Mathematically speaking, this is not a must-win game for the Giants. But considering their fragile psyche after two botched fourth-quarter performances, their NFC East game Thursday night against Washington is about as close to must-win as you can get before the calendar flips to October.
The Giants cannot afford to ruin another opportunity like the ones presented them against the Cowboys and Falcons. A win over Washington might help soothe two weeks' worth of angst over clock management, turnovers and whatever else went wrong in their 0-2 start.
A loss here, and there is reason to think this will amount to a lost season leading to a host of changes.
The fact that this is mostly a young and rebuilding team makes it all the more urgent that the Giants see some tangible positive results from their hard work.
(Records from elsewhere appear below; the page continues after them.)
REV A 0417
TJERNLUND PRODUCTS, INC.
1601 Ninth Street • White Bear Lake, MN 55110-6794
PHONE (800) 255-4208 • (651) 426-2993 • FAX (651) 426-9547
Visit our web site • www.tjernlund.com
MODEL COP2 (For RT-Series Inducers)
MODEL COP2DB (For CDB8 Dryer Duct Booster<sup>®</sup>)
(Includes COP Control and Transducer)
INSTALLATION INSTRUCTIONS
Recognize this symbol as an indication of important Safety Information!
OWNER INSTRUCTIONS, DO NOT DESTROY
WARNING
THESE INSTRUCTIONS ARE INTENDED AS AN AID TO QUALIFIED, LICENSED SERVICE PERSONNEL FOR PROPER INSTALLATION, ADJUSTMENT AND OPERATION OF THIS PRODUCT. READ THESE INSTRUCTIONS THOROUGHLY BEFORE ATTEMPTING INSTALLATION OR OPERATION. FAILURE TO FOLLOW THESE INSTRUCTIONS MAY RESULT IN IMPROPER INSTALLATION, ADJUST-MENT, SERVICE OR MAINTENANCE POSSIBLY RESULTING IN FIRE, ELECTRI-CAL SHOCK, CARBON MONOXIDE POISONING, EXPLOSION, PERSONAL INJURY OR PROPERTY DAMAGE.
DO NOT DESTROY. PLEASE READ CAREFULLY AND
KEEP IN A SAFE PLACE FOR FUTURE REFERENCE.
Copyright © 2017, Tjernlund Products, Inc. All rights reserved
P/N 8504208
The Giants would have beaten the Cowboys in what would have been a stunning upset were it not for Eli Manning's ill-fated decision to tell running back Rashad Jennings not to score on two straight plays near the goal line when the Giants had the chance to go up two scores. And they would have iced the Falcons by going ahead by three scores in the third quarter had Manning not fumbled inside the Atlanta 10. Instead a 20-10 lead frittered away into a 24-20 loss.
The result has been an avalanche of criticism aimed at a rebuilding team whose collective mind-set is extremely vulnerable. That's why Tom Coughlin has gone to great lengths to try and mitigate the noise coming from outside the locker room by reinforcing the positives he has seen in both games -- namely that the Giants had a fourth-quarter lead each time. The coach knows this is a treacherous spot for his players, because he has presided over two straight losing seasons and has seen the psychological damage that losing can cause his players.
Jon Beason offers much-needed veteran leadership, and the middle linebacker is expected to return from a knee injury, so there's some hope there. But the Giants will be without standout cornerback Dominique Rodgers-Cromartie (concussion), and Victor Cruz (calf) is still a week away from returning.
Manning will need an improved effort, especially if he's in a position to put the game away in the fourth quarter. But Washington poses some strategic challenges different from the more pass-centric approaches of the Cowboys and Falcons.
Washington offers more of an old-school, ground-oriented approach, and the team leads the NFL with 171.5 rushing yards per game. That will put the onus on the defense to stop the visitors and give Manning some time to get the offense moving.
"It's a defensive game," linebacker J.T. Thomas said. "It's important for us to be able to come out and stop the run -- that's obvious. I think people understand the task that we're up against. We have to stop the run against one of the best running football teams in the NFL."
Washington coach Jay Gruden prefers a more conservative approach with starting quarterback Kirk Cousins, who replaced the injured Robert Griffin III in the preseason. Alfred Morris and rookie Matt Jones already have combined for 331 rushing yards and two touchdowns.
"They're one-cut runners," Giants safety Landon Collins said, referring to a style in which the running backs take the ball, quickly read where the hole is and then make one move up the field. "They're going to hit the hole hard, and they're going to try and make something happen after that."
Given the Giants' challenges in stopping the pass the first two games, dealing with a run-oriented offense might work to their advantage. Easier said than done, though, because Washington already ran effectively against two stout defenses in the Dolphins and Rams.
A daunting challenge, to be sure, but one the Giants need to overcome if they want to have some semblance of a chance moving forward. It's about as must-win as you can get this early in the season.